### Work request:
Reproduce the passage of the Aspergillus oryzae lipase abstract below starting with "Construction of an" and going on through "Characterization of Recombinant Lipase.".

━━━ Text segment ━━━

Construction of an Aspergillus oryzae △nptB△pyrG Host for Homologous Expression of Lipase and Catalytic Property Characterization of Recombinant Lipase.

Abstract

Aspergillus oryzae is an ideal cell factory for protein expression with powerful protein processing and secretion capabilities. The current study aimed to explore the homologous expression of A. oryzae lipase AOL (GenBank: KP975533) by constructing an auxotrophic A. oryzae △pyrG△nptB and subsequently characterizing the immobilization and catalytic properties of recombinant lipase. Initially, the pyrG gene knocked out in wild-type A. oryzae by homologous recombination, followed by the creation of a uridine/uracil auxotroph transformation. Through this system, the protease gene nptB was precisely knocked out, leading to a substantial decrease in extracellular (39.04%) and intracellular (90.07%) protease activity. The A. oryzae △nptB△pyrG strain was used as host for homologous expression of lipase AOL. After transformation of linearized lipase-expression cassette, the engineered A. oryzae AOL-8 was screened out with the lipase gene copy number of 14, exhibiting extracellular and intracellular lipase activities of 1.75 U/mL and 46.4 U/g, respectively. Subsequently, the production and immobilization of the recombinant lipase, via physical adsorption on macroporous resin XRZ04B, were achieved through submerged fermentation of the AOL-8 strain. The results of esterification catalytic properties of immobilized recombinant lipase indicated that the lipase exhibited optimal catalytic activity with lauric acid and methanol as substrates, a reaction temperature of 35 °C, and n-hexane as the preferred solvent medium; its highest conversion rate can reach at 72.3%.

━━━ Available data ━━━

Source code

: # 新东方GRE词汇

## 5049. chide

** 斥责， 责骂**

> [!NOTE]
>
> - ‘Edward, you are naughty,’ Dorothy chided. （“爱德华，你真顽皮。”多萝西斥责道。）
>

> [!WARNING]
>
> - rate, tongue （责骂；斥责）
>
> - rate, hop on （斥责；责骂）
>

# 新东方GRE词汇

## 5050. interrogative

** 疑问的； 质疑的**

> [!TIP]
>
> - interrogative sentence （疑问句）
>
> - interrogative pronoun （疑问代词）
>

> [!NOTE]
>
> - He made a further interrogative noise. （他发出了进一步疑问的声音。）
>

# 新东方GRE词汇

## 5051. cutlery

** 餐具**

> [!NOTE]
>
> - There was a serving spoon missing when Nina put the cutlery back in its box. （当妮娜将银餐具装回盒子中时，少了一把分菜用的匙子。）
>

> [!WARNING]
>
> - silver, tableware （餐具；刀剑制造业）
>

━━━

### Response to the task:
Construction of an Aspergillus oryzae △nptB△pyrG Host for Homologous Expression of Lipase and Catalytic Property Characterization of Recombinant Lipase.